Saved data entries
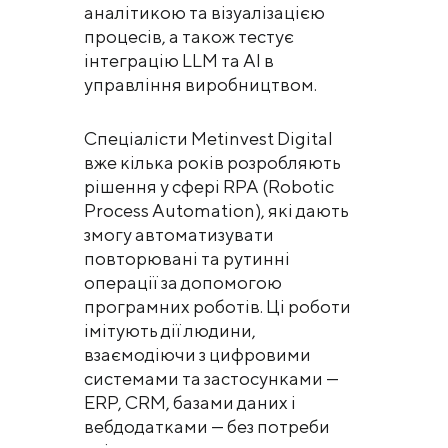
аналітикою та візуалізацією
процесів, а також тестує
інтеграцію LLM та AI в
управління виробництвом.
Спеціалісти Metinvest Digital
вже кілька років розробляють
рішення у сфері RPA (Robotic
Process Automation), які дають
змогу автоматизувати
повторювані та рутинні
операції за допомогою
програмних роботів. Ці роботи
імітують дії людини,
взаємодіючи з цифровими
системами та застосунками —
ERP, CRM, базами даних і
вебдодатками — без потреби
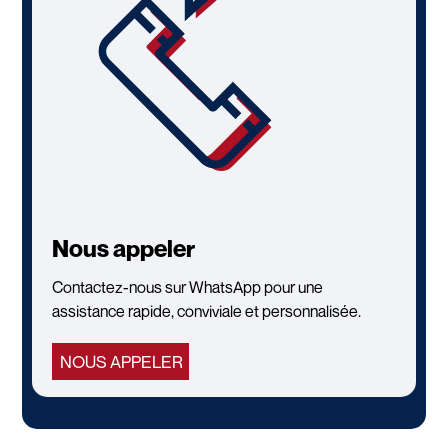
Nous appeler
Contactez-nous sur WhatsApp pour une
assistance rapide, conviviale et personnalisée.
NOUS APPELER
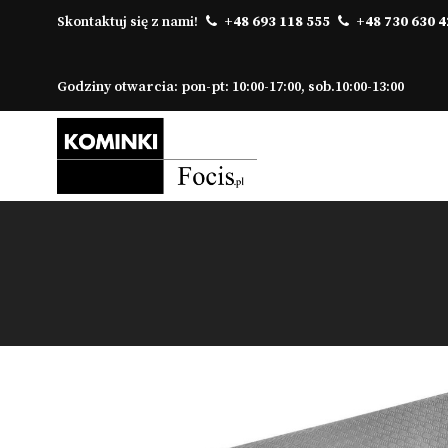
Skontaktuj się z nami!
+48 693 118 555
+48 730 630 4
Godziny otwarcia: pon-pt: 10:00-17:00, sob.10:00-13:00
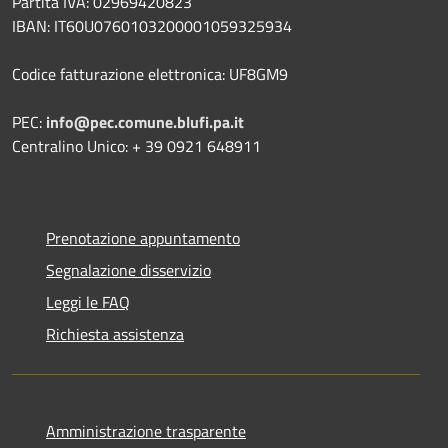
Partita IVA: 02969420823
IBAN: IT60U0760103200001059325934
Codice fatturazione elettronica: UF8GM9
PEC:
info@pec.comune.blufi.pa.it
Centralino Unico: + 39 0921 648911
Prenotazione appuntamento
Segnalazione disservizio
Leggi le FAQ
Richiesta assistenza
Amministrazione trasparente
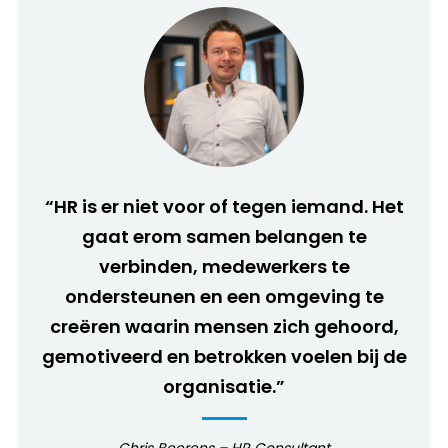
“HR is er niet voor of tegen iemand. Het
gaat erom samen belangen te
verbinden, medewerkers te
ondersteunen en een omgeving te
creëren waarin mensen zich gehoord,
gemotiveerd en betrokken voelen bij de
organisatie.”
Chris Beerens – HR Consultant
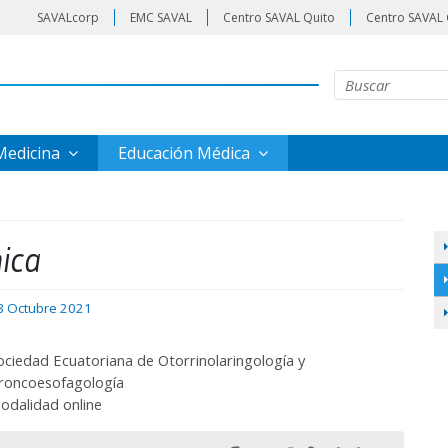
SAVALcorp
EMC SAVAL
Centro SAVAL Quito
Centro SAVAL 
 Medicina
Educación Médica
nica
3 Octubre 2021
ociedad Ecuatoriana de Otorrinolaringología y
roncoesofagología
odalidad online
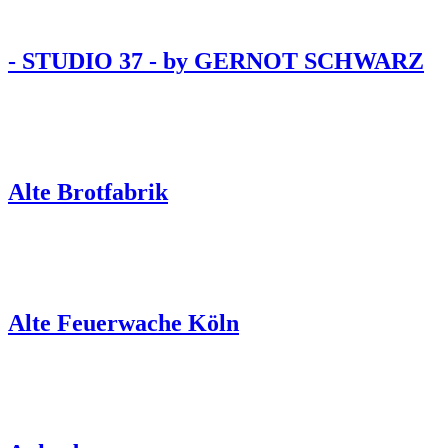
- STUDIO 37 - by GERNOT SCHWARZ
Alte Brotfabrik
Alte Feuerwache Köln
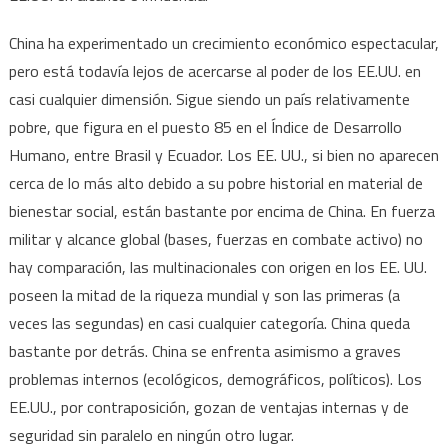
China ha experimentado un crecimiento económico espectacular,
pero está todavía lejos de acercarse al poder de los EE.UU. en
casi cualquier dimensión. Sigue siendo un país relativamente
pobre, que figura en el puesto 85 en el Índice de Desarrollo
Humano, entre Brasil y Ecuador. Los EE. UU., si bien no aparecen
cerca de lo más alto debido a su pobre historial en material de
bienestar social, están bastante por encima de China. En fuerza
militar y alcance global (bases, fuerzas en combate activo) no
hay comparación, las multinacionales con origen en los EE. UU.
poseen la mitad de la riqueza mundial y son las primeras (a
veces las segundas) en casi cualquier categoría. China queda
bastante por detrás. China se enfrenta asimismo a graves
problemas internos (ecológicos, demográficos, políticos). Los
EE.UU., por contraposición, gozan de ventajas internas y de
seguridad sin paralelo en ningún otro lugar.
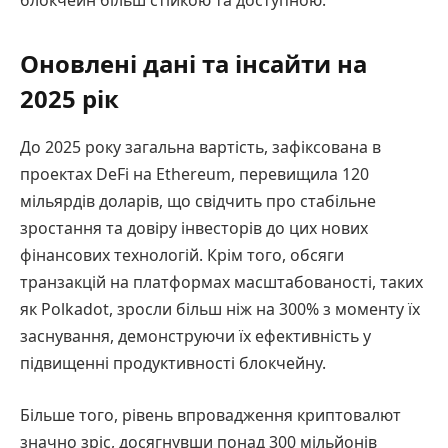
блокчейн більш стійкою та доступною.
Оновлені дані та інсайти на
2025 рік
До 2025 року загальна вартість, зафіксована в
проектах DeFi на Ethereum, перевищила 120
мільярдів доларів, що свідчить про стабільне
зростання та довіру інвесторів до цих нових
фінансових технологій. Крім того, обсяги
транзакцій на платформах масштабованості, таких
як Polkadot, зросли більш ніж на 300% з моменту їх
заснування, демонструючи їх ефективність у
підвищенні продуктивності блокчейну.
Більше того, рівень впровадження криптовалют
значно зріс, досягнувши понад 300 мільйонів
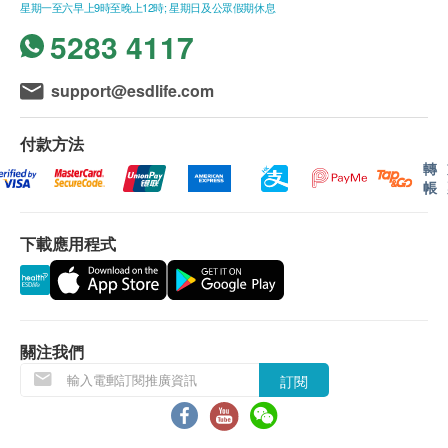
康情況，以致凝聚社區關注健康的意識，務求讓大眾能
星期一至六早上9時至晚上12時; 星期日及公眾假期休息
V-Care健康中心
享受健康的身體所帶來幸福美滿的生活。
報告
5283 4117
星期一至五︰9:30a.m – 1:30p.m; 2:30p.m – 6:30p.m
進行健康檢查後，一般情況下，需大概12個工作天跟進
星期六︰9:30a.m – 1:30p.m; 2:30p.m – 6:00p.m
我們多年來已發展成為一個完善的保健機構，為大眾提
檢查報告， 工作天不包括星期六、日及公眾假期。 輪
星期日及公眾假期︰休息
support@esdlife.com
供的服務包括：優質的體檢化驗、照像檢查、疫苗注射
侯報告講解時間會因應不同情況(如個別化驗項目所需
等。我們由一班資深的醫療及管理專業人士作後援，包
時間或客人指明特定時段)而有所延長。
括註冊醫生、放射學醫生、放射照像技術員、化驗師、
付款方法
護士等等。所有化驗均由專業及有經驗的化驗師負責，
親身領取：親身前往檢驗中心
轉
以精密儀器、全面電腦化操作、病理學家及放射學家長
帳
駐化驗室監督及作顧問，由註冊一級化驗師簽署化驗報
郵寄報告：需於檢查當天提出
告，確保報告準確及有效率。
下載應用程式
備註
如果客戶已完成電話講解服務,若再要求講解,需另外收
取$300解析報告費。
客戶若體檢後叁個月內不提取報告，所有報告一律作銷
毀處理及不會存底，客戶如需額外索取報告複印本(體
關注我們
檢後叁個月內)，將收取$50行政費。註意：複印本報告
訂閱
未必完整。
所有身體檢查並非作為醫務診斷或治療用途,如需撰寫醫
生轉介信,將作額外收費$100。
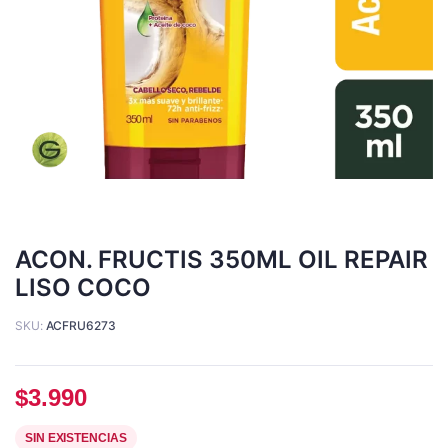
ACON. FRUCTIS 350ML OIL REPAIR
LISO COCO
SKU:
ACFRU6273
$
3.990
SIN EXISTENCIAS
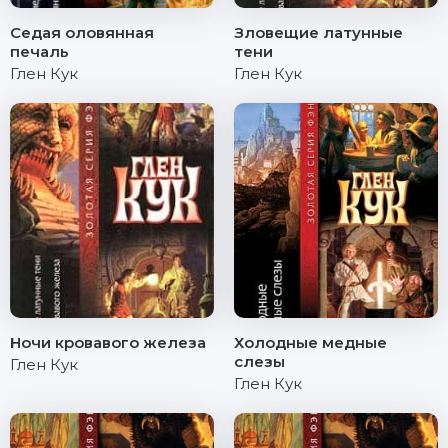
Седая оловянная
Зловещие латунные
печаль
тени
Глен Кук
Глен Кук
Ночи кровавого железа
Холодные медные
слезы
Глен Кук
Глен Кук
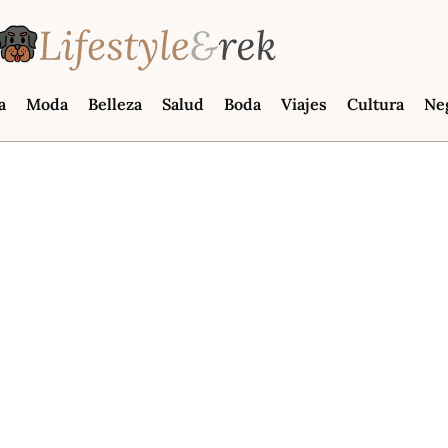
a
Moda
Belleza
Salud
Boda
Viajes
Cultura
Ne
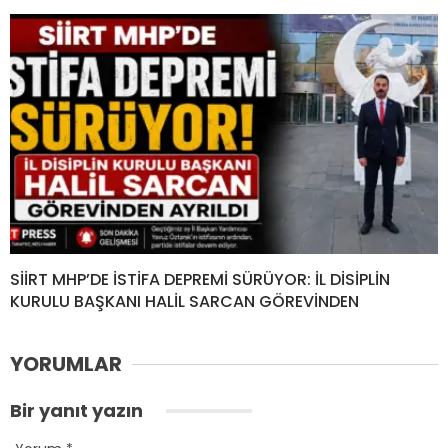
SİİRT MHP’DE İSTİFA DEPREMİ SÜRÜYOR: İL DİSİPLİN
KURULU BAŞKANI HALİL SARCAN GÖREVİNDEN
YORUMLAR
Bir yanıt yazın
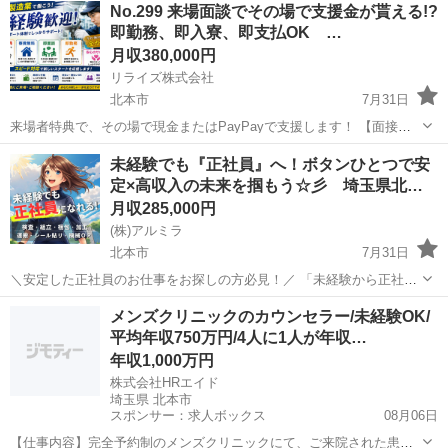
No.299 来場面談でその場で支援金が貰える!?
即勤務、即入寮、即支払OK …
月収380,000円
リライズ株式会社
北本市
7月31日
来場者特典で、その場で現金またはPayPayで支援します！ 【面接交
通費、赴任交通費、生活支援、全て可能です◎】 工場内または倉庫内
埼玉
北本市
その他
業務
未経験でも『正社員』へ！ボタンひとつで安
における簡単な電子部品製造のお仕事になります！ 未経験の方が始め
定×高収入の未来を掴もう☆彡 埼玉県北…
るのにうってつ...
月収285,000円
(株)アルミラ
北本市
7月31日
＼安定した正社員のお仕事をお探しの方必見！／ 「未経験から正社員
になれる？」 「すぐに働ける仕事が知りたい！」 「長期安定の職場で
埼玉
北本市
工場
未経験
メンズクリニックのカウンセラー/未経験OK/
働きたい！」 ⇒ そんなアナタにピッタリの正社員求人をご紹介！ ※
平均年収750万円/4人に1人が年収…
もちろん契...
年収1,000万円
株式会社HRエイド
埼玉県 北本市
スポンサー：求人ボックス
08月06日
【仕事内容】完全予約制のメンズクリニックにて、ご来院された患者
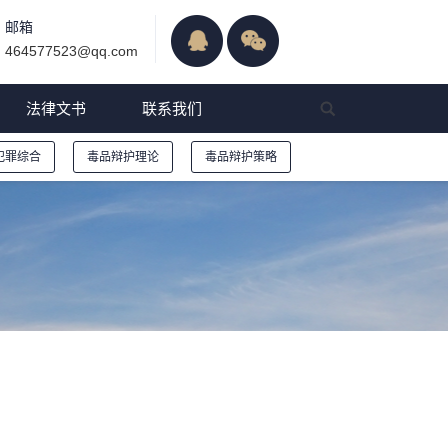
邮箱
464577523@qq.com
法律文书
联系我们
犯罪综合
毒品辩护理论
毒品辩护策略
问题的解释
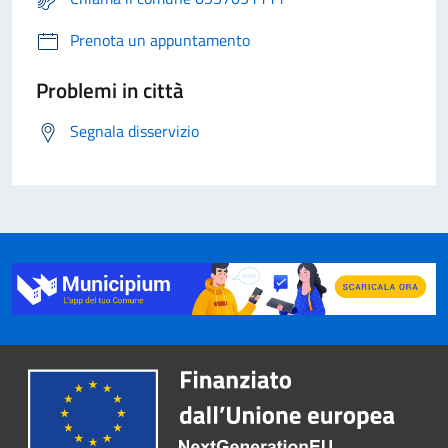
Prenota un appuntamento
Problemi in città
Segnala disservizio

#### [EXERCISE]
Show all lines in the records above that hold "disservizio".

#### [FINISHED EXERCISE]
Segnalazione disservizio
Segnala disservizio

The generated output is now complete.